I have been trying to implement a lock-free slist erase operation but I'm having obiviously problems with it. Unfortunately I realy realy need it.
To solve usual ABA cmpxchg related problems I have written tagged_ptr<> "smart pointer" class that embeds a counter to the pointer stored in std::atomic<>. The tag value is incremented each time pointer is updated via CAS in the list:
head.compare_exchange_weak(old, old(newptr))
stores newptr
with incremented tag from old
.
This allows multi-writer transactions, but it does not solve problems of updating two pointers simultaneously. (e.g implementing stack is easy with tagged_ptr<>)
See the code here. On line 256 is the erase() function:
bool erase(list_node * node) {
std::atomic<tagged_ptr<list_node>>* before;
tagged_ptr<list_node> itr, after;
for(;;) {
// Find previous (or head) before-node-ptr
before = &head;
itr = before->load(std::memory_order_acquire);
while(itr) {
if(itr.get() == node) {
break;
} else if(itr.is_void()) {
// Thread interfered iteration.
before = &head;
itr = before->load(std::memory_order_acquire);
} else {
// Access next ptr
before = &itr->next;
itr = before->load(std::memory_order_acquire);
}
}
after = node->next.load(std::memory_order_acquire);
if(after.is_void() || !itr) {
return false;
}
// Point before-ptr to after. (set head or previous node's next ptr)
if(before->compare_exchange_strong(itr, itr(after))) {
// Set node->next to invalid ptr.
// list iterators will see it and restart their operation.
while(!node->next.compare_exchange_weak(after, after().set_void()))
;
return true;
}
// If *before changed while trying to update it to after, retry search.
}
}
In the test code two threads push nodes into list simultaneously and two threads search a random node by data and try erase them. bug I'm having is:
I've some doubt concerning your tagged_ptr
implementation.
Also, I've some doubt concerning this part of the code:
} else if(itr.is_void()) {
// Thread interfered iteration.
before = &head;
itr = before->load(std::memory_order_acquire);
Let's say a thread removed the last node (you had 1 node in the list and both thread calls erase). The remaining thread will query the head pointer, it's void. You'll enter an infinite loop with this part of the code since it's in a while(itr)
loop.
This part is also not atomic:
// Point before-ptr to after. (set head or previous node's next ptr)
if(before->compare_exchange_strong(itr, itr(after))) {
// Set node->next to invalid ptr.
// list iterators will see it and restart their operation.
while(!node->next.compare_exchange_weak(after, after().set_void()))
;
return true;
}
If before
is modified by the first CAS, your node
is a unattached pointer still pointing to the list.
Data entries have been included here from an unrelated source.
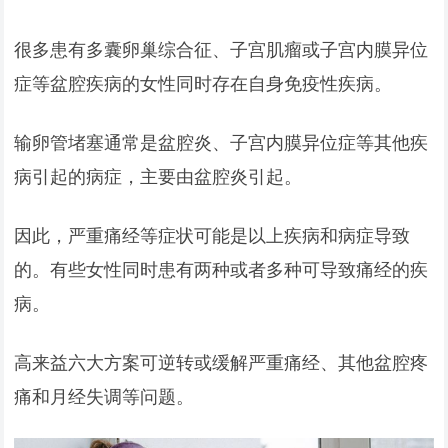
很多患有多囊卵巢综合征、子宫肌瘤或子宫内膜异位
症等盆腔疾病的女性同时存在自身免疫性疾病。
输卵管堵塞通常是盆腔炎、子宫内膜异位症等其他疾
病引起的病症，主要由盆腔炎引起。
因此，严重痛经等症状可能是以上疾病和病症导致
的。有些女性同时患有两种或者多种可导致痛经的疾
病。
高来益六大方案可逆转或缓解严重痛经、其他盆腔疼
痛和月经失调等问题。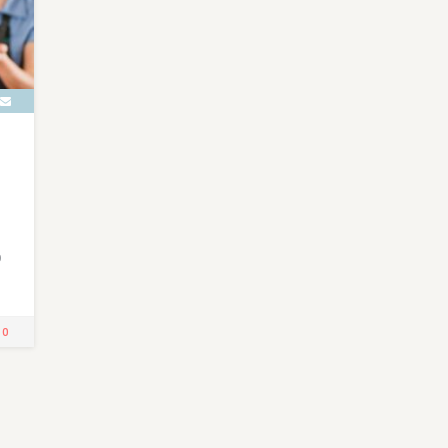
e
o
0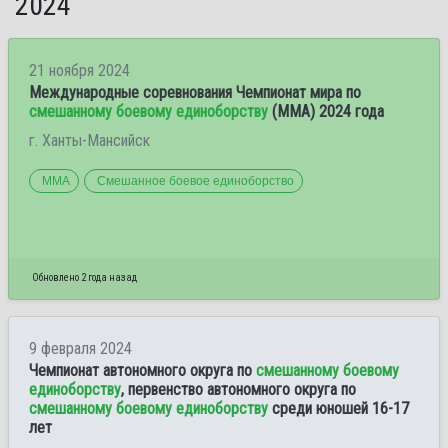
2024
21 ноября 2024
Международные соревнования Чемпионат мира по
смешанному боевому единоборству
(ММА) 2024 года
г. Ханты-Мансийск
ММА
Смешанное боевое единоборство
Обновлено 2 года назад
9 февраля 2024
Чемпионат автономного округа по
смешанному боевому
единоборству
, первенство автономного округа по
смешанному боевому единоборству
среди юношей 16-17
лет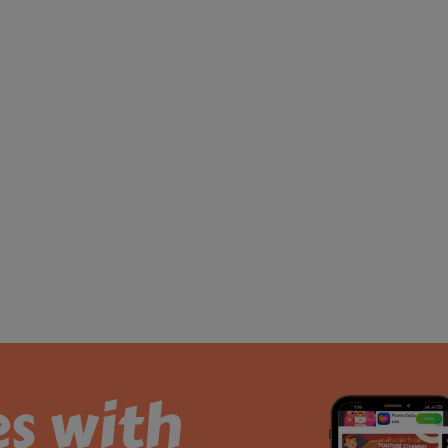
es with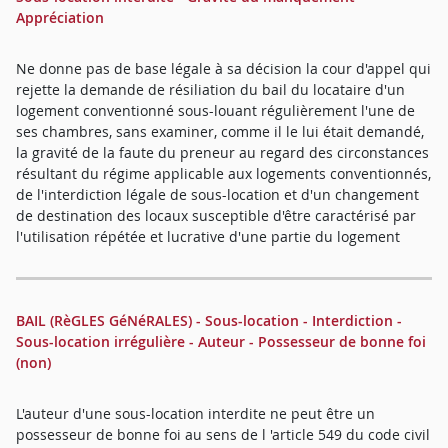
Appréciation
Ne donne pas de base légale à sa décision la cour d'appel qui
rejette la demande de résiliation du bail du locataire d'un
logement conventionné sous-louant régulièrement l'une de
ses chambres, sans examiner, comme il le lui était demandé,
la gravité de la faute du preneur au regard des circonstances
résultant du régime applicable aux logements conventionnés,
de l'interdiction légale de sous-location et d'un changement
de destination des locaux susceptible d'être caractérisé par
l'utilisation répétée et lucrative d'une partie du logement
BAIL (RèGLES GéNéRALES) - Sous-location - Interdiction -
Sous-location irrégulière - Auteur - Possesseur de bonne foi
(non)
L'auteur d'une sous-location interdite ne peut être un
possesseur de bonne foi au sens de l 'article 549 du code civil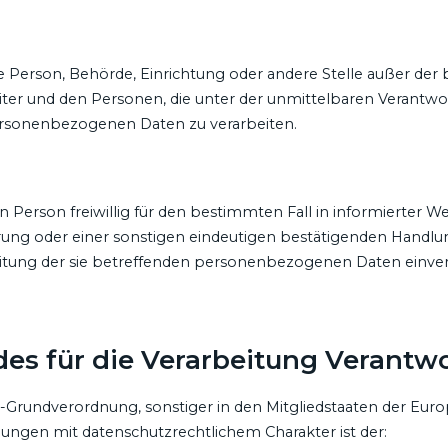
ische Person, Behörde, Einrichtung oder andere Stelle außer d
iter und den Personen, die unter der unmittelbaren Verantwo
 personenbezogenen Daten zu verarbeiten.
nen Person freiwillig für den bestimmten Fall in informierter
ung oder einer sonstigen eindeutigen bestätigenden Handlun
beitung der sie betreffenden personenbezogenen Daten einver
des für die Verarbeitung Verantwo
z-Grundverordnung, sonstiger in den Mitgliedstaaten der Eur
ngen mit datenschutzrechtlichem Charakter ist der:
Yet another thread can have its before
set to this node
and modify it and returns.
Honestly, if your list is cyclic, it's not that hard to debug, just break under a debugger and follow the list. You'll see when it loops and they you can figure out how it did it. You can also use valgrind for this.
The tagged_ptr
class is hard to grasp, with the "set_void()" method that's setting the internal ptr
to 0xFF..F
yet the boolean test in while(itr) will return true if it's "void". I guess the name should be invalid and not void and it should return false in the bool operator if it is (not true). If the itr becomes "void" (it's possible in the code above as far as I understand) the while(itr)
will loop indefinitely.
For example, let say you had:
Head:A -> B -> C
Then after some thread removal you get
Thread 2 removing C : Head:A, before = &B on first iteration, exiting the while(itr) loop since itr == C (scheduled here)
Thread 1 removing B : Head:A->C and B->C (scheduled just before line 286 of your example)
Thread 2 resume, and will modify B to B->null (line 283)
and then C->null to C->yourVoid (line 286, then it's scheduled)
Then, thread 1 update B->next to B->yourVoid (useless here for understanding the issue)
You now have A->C->yourVoid
Whenever iterating here, you'll have an infinite loop since when itr search arrives on C, the next step is to be a "void" and restarting the iteration from head does not solve anything here, it'll give the same result, the list is broken.